I don't think it's PII. If you had someone's movements, you could go and spy on them, find out who they were (i.e. their PII) and then link that back and say "I now know this identified person's movements". I don't think the movements themselves are PII.
Things that aren't PII aren't "convenient" definitions. Doesn't mean everything that isn't PII is fine to share. It's like saying a kidnapping isn't a murder. That's not a convenient definition of murder; it's just a different thing. We shouldn't start talking like witch hunters as soon as we encounter a situation that we haven't memorised a reasonable response to. We should be able to respond reasonably to new situations.
Obvious examples: data that easily identifies a person (Photo, name, number, UUID, etc)

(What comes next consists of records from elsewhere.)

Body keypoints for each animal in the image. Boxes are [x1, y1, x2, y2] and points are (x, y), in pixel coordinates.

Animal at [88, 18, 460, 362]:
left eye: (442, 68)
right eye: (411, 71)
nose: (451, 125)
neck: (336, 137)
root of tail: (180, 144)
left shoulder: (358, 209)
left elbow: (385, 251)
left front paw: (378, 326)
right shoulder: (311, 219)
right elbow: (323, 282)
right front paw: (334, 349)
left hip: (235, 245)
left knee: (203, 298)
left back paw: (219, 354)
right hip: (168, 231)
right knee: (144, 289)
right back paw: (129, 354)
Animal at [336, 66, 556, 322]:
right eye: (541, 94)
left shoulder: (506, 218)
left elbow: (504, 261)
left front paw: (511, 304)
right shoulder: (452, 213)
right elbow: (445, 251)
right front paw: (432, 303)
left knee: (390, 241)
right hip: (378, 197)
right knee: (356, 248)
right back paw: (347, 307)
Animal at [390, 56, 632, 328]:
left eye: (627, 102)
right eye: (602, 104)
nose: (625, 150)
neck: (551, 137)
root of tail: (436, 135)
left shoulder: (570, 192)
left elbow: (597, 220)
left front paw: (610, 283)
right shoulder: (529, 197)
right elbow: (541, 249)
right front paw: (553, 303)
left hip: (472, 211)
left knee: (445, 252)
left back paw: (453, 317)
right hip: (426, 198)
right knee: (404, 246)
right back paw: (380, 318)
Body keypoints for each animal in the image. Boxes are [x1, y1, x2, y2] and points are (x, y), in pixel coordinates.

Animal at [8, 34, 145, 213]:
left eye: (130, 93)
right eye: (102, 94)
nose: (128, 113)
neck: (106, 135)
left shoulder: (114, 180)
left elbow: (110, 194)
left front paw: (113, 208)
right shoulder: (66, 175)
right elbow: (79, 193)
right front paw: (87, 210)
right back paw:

Thats trivial to block. Where it gets harder is stuff that on it's own isn't PII, but combined with another source, would be
For example, aggregating public comments on a celeb's post. (ie stripping out usernames and likes and assigning a new UUID to each person.) For a single post, thats good enough. You're very unlikley to be able to identify a single person.
But over multiple posts, thats where it gets tricky.
As with large companies, the process for getting permission to use that kind of data is righty difficult, so it often doesn't get used like that.
In the paper covering the original Llama they explicitly list their data sources in table 1 - including saying that they pretrained on the somewhat controversial books3 dataset.
The paper for Llama 2 also explicitly says they don't take data from Meta's products and services; and that they filter out data from sites known to contain a lot of PII. Although it is more coy about precisely what data sources they used, like many such papers are.
Which data sources? How much of Meta users data (fb, instagram… etc). How do they sanitize PII?